Public-private partnerships are considered critical elements for the future of basic and clinical research in the recently announced NIH "Roadmap" (http://nihroadmap.nih.gov/) and for successful outcomes involving "large-scale science" projects according to a recent report from the National Academy of Sciences (Committee on Large-Scale Science and Cancer Research 2003). However, building large-scale resource collections requires substantial and secured funding. Inevitably, these efforts entail extensive collaborations between public and private institutions, an issue that NIH has recently embraced through various initiatives such as the ENCODE Project (http://www.genome.gov/10005107). In academia, the traditional tenure-track, independent investigator-based environment is not ideally suited to large-scale, resource-building projects because the emphasis of such projects is perceived to be not based on hypothesis-driven inquiry (Committee on Large-Scale Science and Cancer Research 2003). Nevertheless, academia is insulated from the uncertainties of the business climate, which allows projects to be completed even when corporate partners are unable or unwilling to continue their involvement in the project due to a change in the partner's strategic direction. Industry, on the other hand, is well suited to carry out large-scale "production" style work and can keep overall costs low due to economies of scale. By incorporating industrial quality assurance and assessment practices and methods of production, suitably funded academic laboratories can embark on large-scale resource building projects and achieve a high degree of success. The major academic/institute sequencing centers that carried out a substantial portion of the full-scale sequencing of the human genome had adopted such production-style manufacturing processes (Hawkins et al. 1997; Huang 1999; Stojanovic et al. 2002; Collins et al. 2003b).

Completely Complete?

A key aspect of the Human Sequencing Consortium of public and private agencies is that the project has forged ahead with completing the sequencing effort and making the data freely available as they are generated.
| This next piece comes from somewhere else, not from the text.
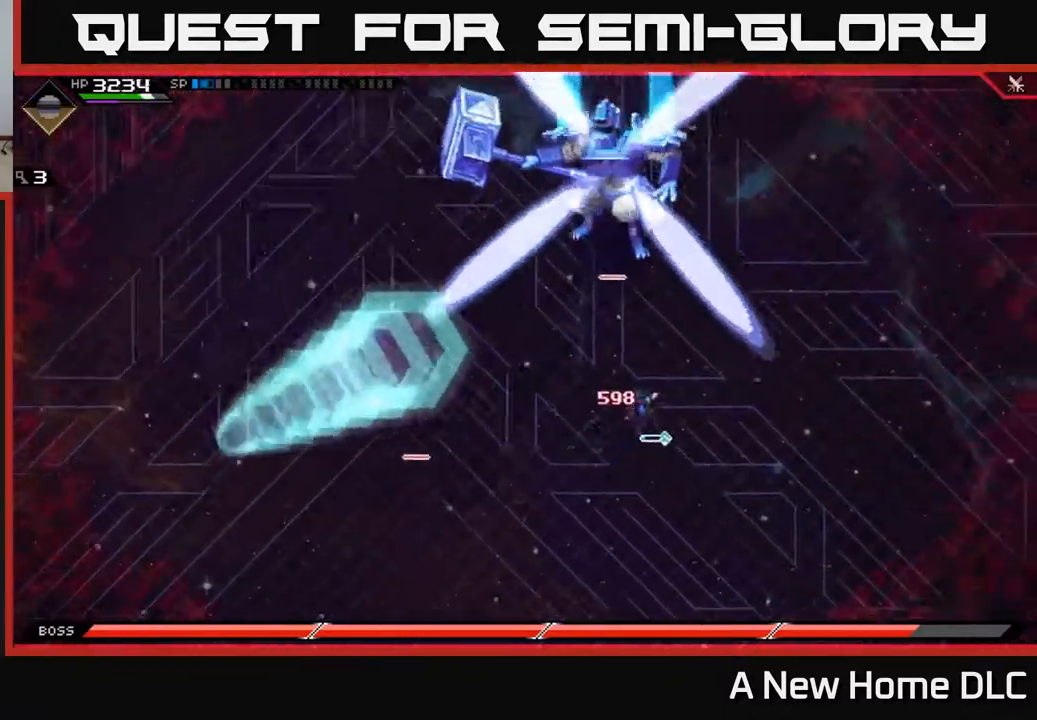
{"buttons": [], "left_stick": "down-left", "right_stick": "center", "events": [[50, "left_stick", "down"], [383, "left_stick", "down-left"]]}
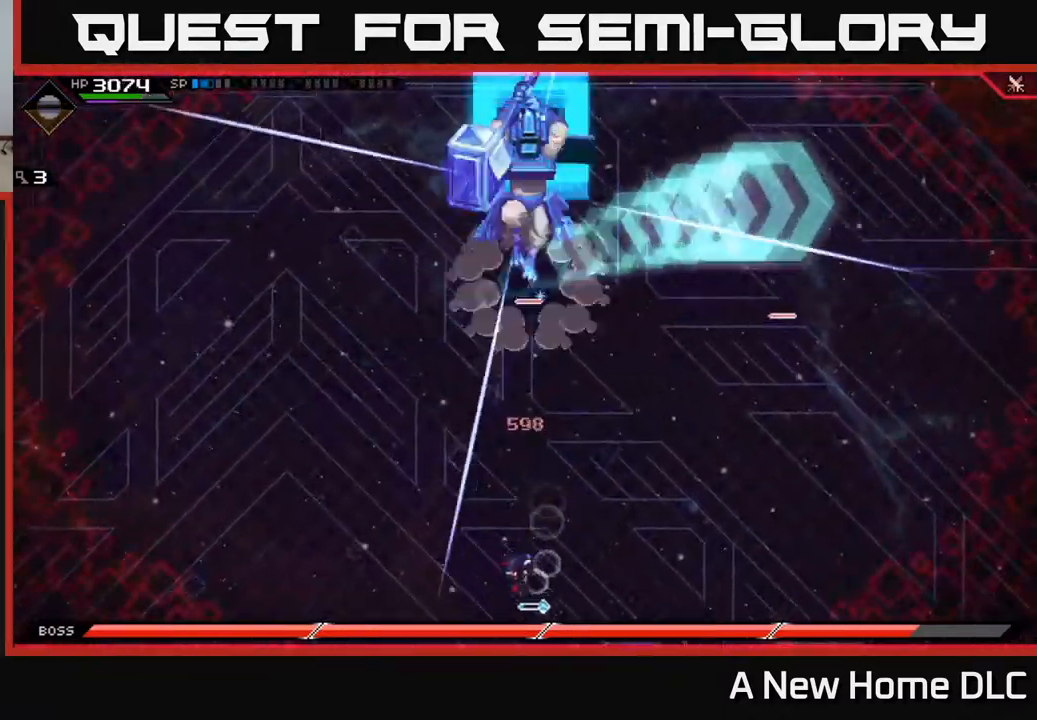
{"buttons": [], "left_stick": "up", "right_stick": "center", "events": [[150, "left_stick", "left"], [333, "left_stick", "up"], [400, "L1", "down"], [483, "L1", "up"]]}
Although completion of the sequencing effort is essential for the building of comprehensive cDNA and ORFeome resources, it is arguably the hardest aspect of any sequencing project. Annotation and reannotation of partial and completed genomes have become the rate-limiting steps for building comprehensive resources of cloned ORFs and cDNAs as exemplified by the ongoing reannotation of genome sequences (Bernal et al. 2001; Gene Ontology Consortium 2001; Flybase Consortium 2002, 2003; Garrels 2002; Crowe et al. 2003; Daraselia et al. 2003; Kellis et al. 2003, 2004; Meyers et al. 2003; Stein et al. 2003; Gibbs et al. 2004; Imanishi et al. 2004; Lamesch et al. 2004). As we use genome sequences to move further into the "discovery science" phase of resource building, efforts comparable to genome reannotation, that is, iterative versions of cDNA, ORFeome, and promoterome collections, will be required to achieve an acceptable level of completeness (Lamesch et al. 2004). Furthermore, comprehensive databases that compile multiple features for each gene and protein, are regularly updated, and are readily accessible to the entire scientific community will be essential for moving "discovery science" and systems biology forward (Costanzo et al. 2000; Bernal et al. 2001; Gene Ontology Consortium 2001; Matthews et al. 2001; Garrels 2002; Flybase Consortium 2003; Prince et al. 2004). Our own efforts in generating the C. elegans ORFeome and promoterome have been guided by the premise that "single-pass" high-throughput cloning has a success rate of 65%, mainly due to limitations in gene annotation. To clone the remaining 35% requires integration of data from multiple venues, including genome reannotation and comparative genomic analyses. These subsequent efforts to build upon the initial successes are analogous to improved versions of computer software. As with multidisciplinary efforts to reannotate genomes, academia-industry collaborative endeavors to achieve completeness in ORFeome and promoterome resources will be essential.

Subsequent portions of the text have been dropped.